En 1990 lo volvió a intentar. Esta vez aprovechó un traslado a Tribunales. Logró escapar del celular que la transportaba y corrió por la Avenida 9 de julio. Perdió una zapatilla pero no se detuvo, el viento la despeinaba, los autos tocaban bocina y la esquivaban como podían. La fuga quedó en intento. Ni siquiera pudo lograr que la sensación de libertad recorriera su cuerpo unos segundos. Lo que predominaba era la desesperación: no quería volver a la cárcel. Dos, tal vez tres, cuadras después los policías la alcanzaron.
Para ese entonces todavía no estaba condenada. El procedimiento penal seguía siendo escrito. Y entre traslados, pedidos de pruebas, impugnaciones, recursos y nulidades, las causas, por más elementos probatorios que existieran, eran demasiado largas, alejando del ideal de justicia tanto a víctimas como a los imputados. Recién a fines de 1990, seis años después del doble crimen, Claudia fue condenada.
La pena fue inédita, otro récord (infame) acumulado por Claudia Sobrero. La primera mujer con reclusión perpetua con accesoria de tiempo indeterminado, el castigo más grave previsto por el Código Penal.
Pablo Zapata, de 22 años, fue detenido en Don Torcuato. No llegó a ser condenado. Se suicidó en su celda de la cárcel de Caseros un año después.
Oscar Odín González Muñoz recibió la misma pena que Claudia Sobrero. A Jorge Palacio le correspondieron dos años de prisión en suspenso por haber sido el facilitador del robo al proporcionar las llaves de la casa de sus abuelos.
Claudia Sobrero estuvo presa 21 años. Salió cuando tenía 42, en enero del 2006. Pero un año después, en enero de 2007, cometió otro delito junto a su nueva pareja y regresó a la cárcel. Robó una cartera por la calle y de esa manera cayó el beneficio de la libertad condicional. Otra vez tras las rejas. Otra vez seis años sin libertad.
Después contó que ese año en libertad fue un infierno para ella. Estaba enferma, no consiguió trabajo, vivía en la calle y una vez más cayó en malas compañías. Lo que había estudiado en la cárcel no le sirvió, afirmó que nadie le dio una oportunidad. También narró una versión inverosímil de su detención: dijo que corría por la calle persiguiendo a su pareja para que devolviera la cartera recién robada.
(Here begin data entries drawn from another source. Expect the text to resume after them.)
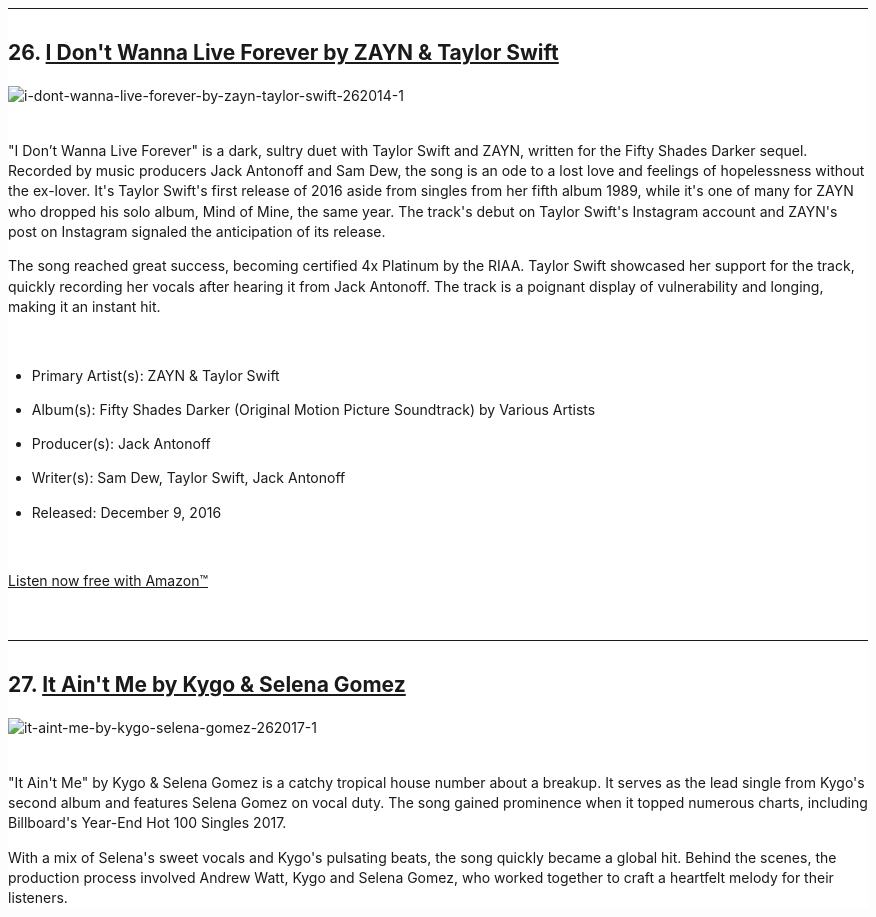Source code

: <hr>

## 26. [I Don't Wanna Live Forever by ZAYN & Taylor Swift](https://serp.ly/amazon/I+Don%27t+Wanna+Live+Forever+by%C2%A0ZAYN%C2%A0%26+Taylor+Swift?i=digital-music)

<div class="image"><img alt="i-dont-wanna-live-forever-by-zayn-taylor-swift-262014-1" height="540" src="https://imagedelivery.net/XRNHhJkVKCwA1q8dBxfEtw/i-dont-wanna-live-forever-by-zayn-taylor-swift-262014-1/h=540,fit=pad,background=black"/></div>

<br>

"I Don’t Wanna Live Forever" is a dark, sultry duet with Taylor Swift and ZAYN, written for the Fifty Shades Darker sequel. Recorded by music producers Jack Antonoff and Sam Dew, the song is an ode to a lost love and feelings of hopelessness without the ex-lover. It's Taylor Swift's first release of 2016 aside from singles from her fifth album 1989, while it's one of many for ZAYN who dropped his solo album, Mind of Mine, the same year. The track's debut on Taylor Swift's Instagram account and ZAYN's post on Instagram signaled the anticipation of its release.

The song reached great success, becoming certified 4x Platinum by the RIAA. Taylor Swift showcased her support for the track, quickly recording her vocals after hearing it from Jack Antonoff. The track is a poignant display of vulnerability and longing, making it an instant hit.

<br>

- Primary Artist(s): ZAYN & Taylor Swift

- Album(s): Fifty Shades Darker (Original Motion Picture Soundtrack) by Various Artists

- Producer(s): Jack Antonoff

- Writer(s): Sam Dew, Taylor Swift, Jack Antonoff

- Released: December 9, 2016

<br>

[Listen now free with Amazon™](https://serp.ly/amazonprime)

<br>

<hr>

## 27. [It Ain't Me by Kygo & Selena Gomez](https://serp.ly/amazon/It+Ain%27t+Me+by%C2%A0Kygo%C2%A0%26+Selena+Gomez?i=digital-music)

<div class="image"><img alt="it-aint-me-by-kygo-selena-gomez-262017-1" height="540" src="https://imagedelivery.net/XRNHhJkVKCwA1q8dBxfEtw/it-aint-me-by-kygo-selena-gomez-262017-1/h=540,fit=pad,background=black"/></div>

<br>

"It Ain't Me" by Kygo & Selena Gomez is a catchy tropical house number about a breakup. It serves as the lead single from Kygo's second album and features Selena Gomez on vocal duty. The song gained prominence when it topped numerous charts, including Billboard's Year-End Hot 100 Singles 2017.

With a mix of Selena's sweet vocals and Kygo's pulsating beats, the song quickly became a global hit. Behind the scenes, the production process involved Andrew Watt, Kygo and Selena Gomez, who worked together to craft a heartfelt melody for their listeners.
En total fueron 27 años como presidiaria. Bastante más, a ese momento, de la mitad de su vida cumpliendo la condena. El mayor tiempo para una mujer dentro del sistema penitenciario. Claudia Sobrero, en ese tiempo, terminó el secundario y estudió sociología. Participó en varios otros cursos y talleres. Además fue una de las impulsoras de las mejoras en las condiciones de las detenidas y en que tuvieran más posibilidades para educarse. Creó el taller de serigrafía; parte de la obra suya y de algunas otras reclusas fue adquirida por Amalita Fortabat y por Pérez Celis. También contrajo HIV.
Más de dos décadas después del crimen, Claudia publicó un libro pequeño sobre el caso: Así murió Lino Palacios. Sobró una ese: en la tapa ni siquiera está bien escrito el apellido de una de las víctimas.
Luego de su salida definitiva no volvió a delinquir. Dio algunas entrevistas en las que se quejó del trato recibido, lamentó haber estado tan drogada en sus años juveniles y también en no poder tener contacto con su hija menor.
Se estrenó Claudia, un documental sobre su vida. Y su historia, la de su crimen, fue contada en un capítulo muy celebrado de Mujeres Asesinas. A Claudia la interpretó Dolores Fonzi. Ese capítulo tuvo sus respectivas remakes en las versiones chilenas y mexicanas de la serie.